Es ist gut, dass es diese Arbeit gibt. Und es freut mich riesig, dass sie Früchte bringt, dass sich viele dieser Gemeinschaft innerhalb der Kirche anschließen. Aus einem kleinen Senfkorn ist, wenn ich dieses biblische Bild bemühen darf, ein großer Baum geworden, bei dem allerdings noch lange nicht absehbar ist, wie groß er noch werden wird.

Ich selbst war bis vor Kurzem vor allem stiller Beobachter und Nutznießer all dieser Aktivitäten, habe mir die Videos angeschaut, bin auf Instagram der Lingualpfeife selbst und der LinguRedaktion gefolgt.
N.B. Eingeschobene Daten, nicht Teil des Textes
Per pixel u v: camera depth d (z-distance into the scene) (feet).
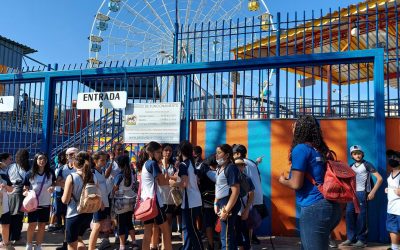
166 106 24.63
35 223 18.69
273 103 26.37
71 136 30.53
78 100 26.48
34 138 29.58
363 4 26.99
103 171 21.50
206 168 18.45
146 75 25.71
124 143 25.14
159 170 16.78
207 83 25.18
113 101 25.46
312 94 23.67
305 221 9.85
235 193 14.21
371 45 33.32
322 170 9.96
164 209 18.26
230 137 24.09
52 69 28.19
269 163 23.13
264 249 19.60
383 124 20.65
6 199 18.83
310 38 31.22
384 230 20.36
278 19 24.00
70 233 15.60
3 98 28.55
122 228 19.22
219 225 16.76
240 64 23.45
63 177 19.49
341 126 22.17
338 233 21.67
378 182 19.33
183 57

Aber als mich vor fünf Monaten dann Ludwig Jetschke nach meiner Ernennung zum Weihbischof kontaktierte, bin ich doch schnell von einem bloßen Zuschauer zu einem kleinen Mitspieler geworden, nicht zuletzt deshalb, weil er meine Weihe live im Internet kommentierte.
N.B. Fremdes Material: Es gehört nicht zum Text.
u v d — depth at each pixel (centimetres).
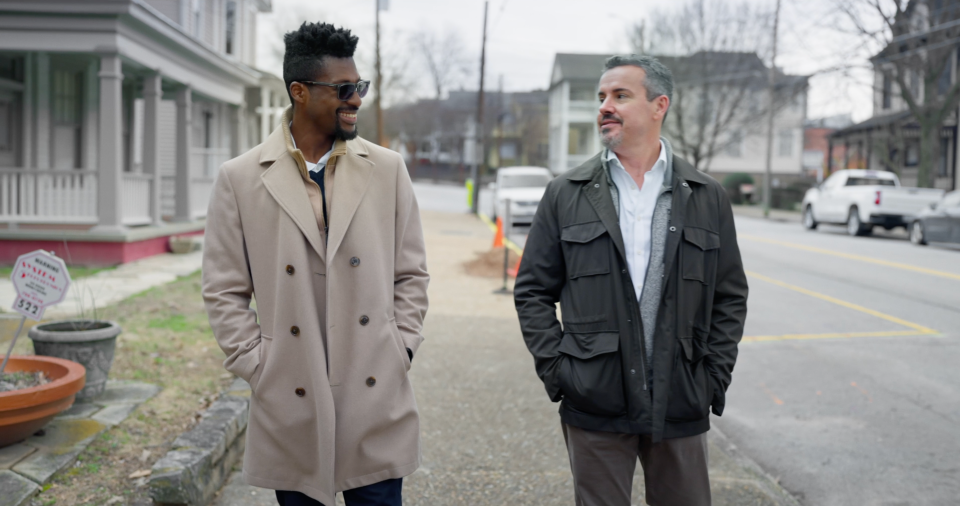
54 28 1120
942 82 2958
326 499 232
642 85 258
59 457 370
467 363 662
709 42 3875
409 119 8412
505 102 8425
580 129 5562
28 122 1282
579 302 253
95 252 1180
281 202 235
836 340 771
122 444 400
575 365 252
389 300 245
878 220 1977
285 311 234
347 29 238
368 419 236
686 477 257
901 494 407
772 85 3069
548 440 474
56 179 1268
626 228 258
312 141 245
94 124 1468
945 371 652
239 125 1928
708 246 253
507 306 957
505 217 2017
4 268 1113
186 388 511
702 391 251
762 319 877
So bin auch ich ein Beispiel, dass aus online irgendwann offline werden kann, will sagen: Aus der nur einseitigen Beziehung in der Anonymität des Internets ist bei mir die Begegnung, Beziehung und Freundschaft mit ganz realen Menschen geworden. Ich bin dabei bei Leibe kein Einzelfall. Und gerade der heutige Tag, an dem sich viele, die sich über das Netz kennen, nun in der Realität begegnet sind, zeigt das ja, dass aus online offline werden kann.
Es ist daher für mich heute ein freudiger Tag, dass ich viele engagierte Mitchristen kennenlernen durfte, bei denen das Feuer des Glaubens brennt. Es ist mir ein Bedürfnis und mit ein Grund, weswegen ich heute vor Ihnen stehe, Ihnen von der Community und vor allem auch Dir, lieber Ludwig, zu danken für all den Einsatz für die Ausbreitung des Evangeliums. Und ich tue das bewusst nicht nur als Privatperson, sondern auch als Bischof.
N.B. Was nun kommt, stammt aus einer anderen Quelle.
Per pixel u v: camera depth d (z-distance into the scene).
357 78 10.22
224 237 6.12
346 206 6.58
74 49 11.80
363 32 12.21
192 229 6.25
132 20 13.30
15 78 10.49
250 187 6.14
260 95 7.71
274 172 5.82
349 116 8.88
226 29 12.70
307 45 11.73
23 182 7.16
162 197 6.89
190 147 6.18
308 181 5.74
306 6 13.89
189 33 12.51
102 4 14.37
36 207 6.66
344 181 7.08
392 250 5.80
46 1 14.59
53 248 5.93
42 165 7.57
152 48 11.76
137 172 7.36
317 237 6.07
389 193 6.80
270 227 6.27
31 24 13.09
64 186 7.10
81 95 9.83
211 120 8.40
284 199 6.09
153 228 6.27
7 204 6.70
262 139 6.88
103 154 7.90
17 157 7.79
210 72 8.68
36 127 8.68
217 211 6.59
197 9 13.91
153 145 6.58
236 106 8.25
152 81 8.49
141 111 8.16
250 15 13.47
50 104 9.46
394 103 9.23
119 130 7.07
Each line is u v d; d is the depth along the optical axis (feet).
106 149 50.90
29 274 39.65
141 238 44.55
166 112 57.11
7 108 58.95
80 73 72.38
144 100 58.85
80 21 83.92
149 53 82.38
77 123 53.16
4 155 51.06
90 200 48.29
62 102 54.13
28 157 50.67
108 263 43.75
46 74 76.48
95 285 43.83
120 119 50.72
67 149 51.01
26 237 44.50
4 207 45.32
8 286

Sie haben bei vielen die Gnade Gottes wieder entfacht, Sie haben mit großer Leidenschaft und Engagement die Glut des Glaubens wieder zu einem leuchtenden und wärmenden Feuer gemacht. Sie haben den Geist der Kraft, der Liebe und der Besonnenheit wirken lassen. Sie haben begonnen, das Internet in Pionierarbeit als einen pastoralen Raum zu erschließen. Sie haben Christus bezeugt und den Glauben weitergeben.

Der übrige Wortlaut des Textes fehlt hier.